= Anarchy Is What States Make of It =

1992 article by Alexander Wendt

"Anarchy Is What States Make of It: The Social Construction of Power Politics" is a journal article by Alexander Wendt published in International Organization in 1992 that outlines a constructivist approach to international relations theory.

Wendt argues that anarchy is not inherent in the international system in the way in which other schools of international relations theory envision it, but rather it is a construct of the nation-states in the system. At the core of constructivist thought is the idea that many core aspects of international relations are socially constructed (they are given their form by ongoing processes of social practice and interaction), rather than inherent, contrary to the assumptions of neorealism and neoliberalism. According to Wendt, the two basic tenets of constructivism are:
- The structures of human association are determined primarily by shared ideas rather than material forces.
- The identities and interests of purposive actors are constructed by these shared ideas rather than given by nature.

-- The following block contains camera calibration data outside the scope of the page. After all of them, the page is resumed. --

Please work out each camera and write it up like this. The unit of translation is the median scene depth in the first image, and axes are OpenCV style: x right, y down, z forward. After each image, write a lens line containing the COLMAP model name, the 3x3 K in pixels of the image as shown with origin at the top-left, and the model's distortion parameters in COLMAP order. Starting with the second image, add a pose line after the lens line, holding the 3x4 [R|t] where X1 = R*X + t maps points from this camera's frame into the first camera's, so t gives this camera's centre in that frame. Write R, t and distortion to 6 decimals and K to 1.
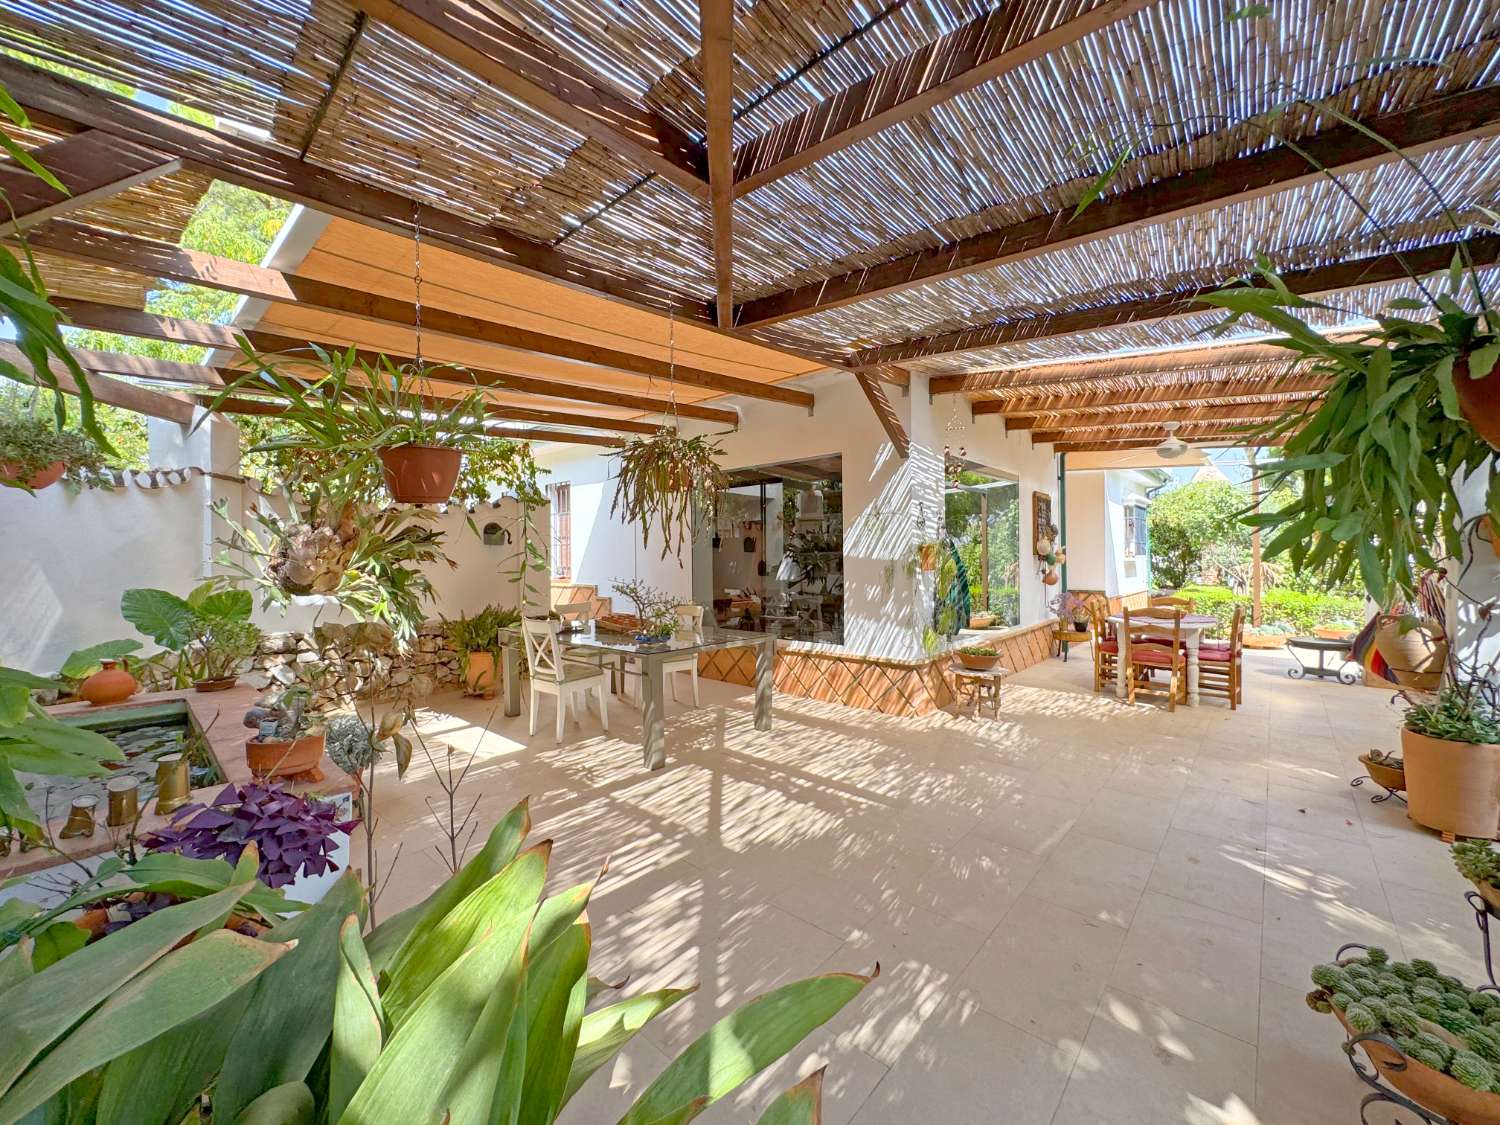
lens RADIAL K [[605.9, 0, 762.7], [0, 605.9, 560.5], [0, 0, 1]] dist [-0.002539, -0.000890]
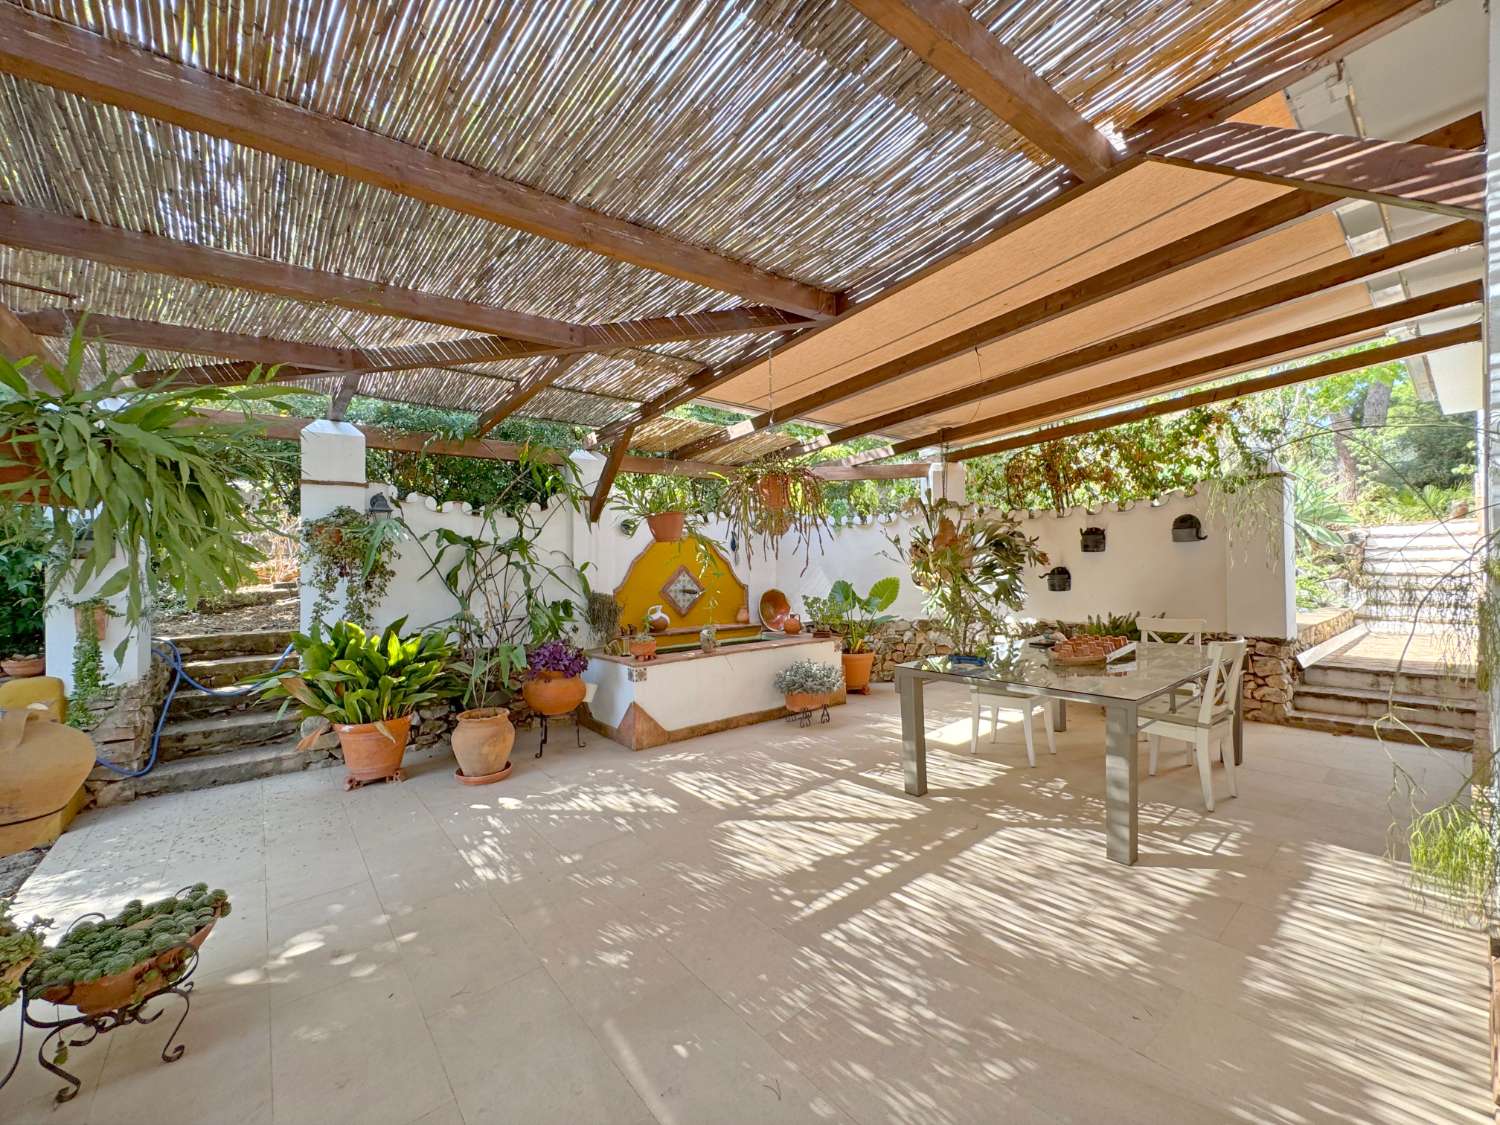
lens RADIAL K [[605.9, 0, 740.2], [0, 605.9, 556.3], [0, 0, 1]] dist [-0.002539, -0.000890]
pose [[-0.191520, -0.009328, -0.981444, 0.754716], [0.014770, 0.999814, -0.012385, -0.008361], [0.981378, -0.016868, -0.191347, 0.896435]]
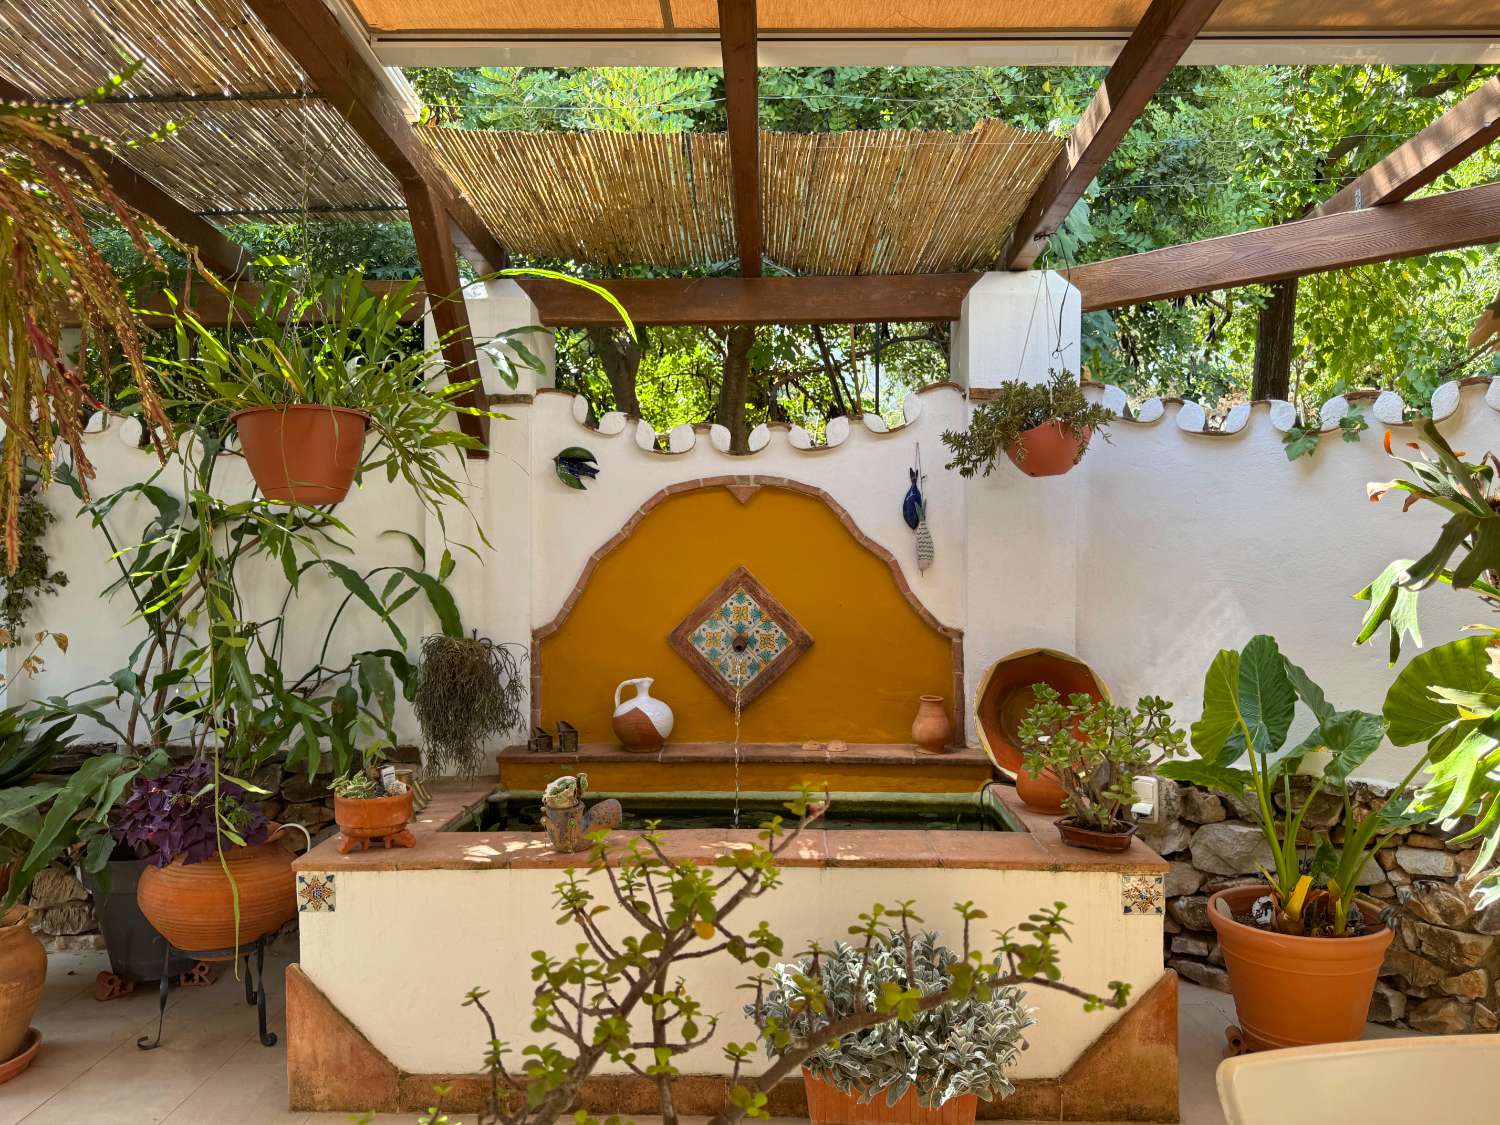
lens RADIAL K [[1075.4, 0, 747.2], [0, 1075.4, 555.6], [0, 0, 1]] dist [0.035132, 0.001113]
pose [[-0.777217, 0.010193, -0.629150, -0.110896], [0.005903, 0.999943, 0.008908, -0.027553], [0.629205, 0.003210, -0.777233, 1.222542]]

The constructivist sentiment is summed up in the following extract from the article: "I argue that self-help and power politics do not follow either logically or causally from anarchy and that if today we find ourselves in a self-help world, this is due to process, not structure. There is no 'logic' of anarchy apart from the practices that create and instantiate one structure of identities and interests rather than another; structure has no existence or causal powers apart from process. Self-help and power politics are institutions, not essential features, of anarchy. Anarchy is what states make of it".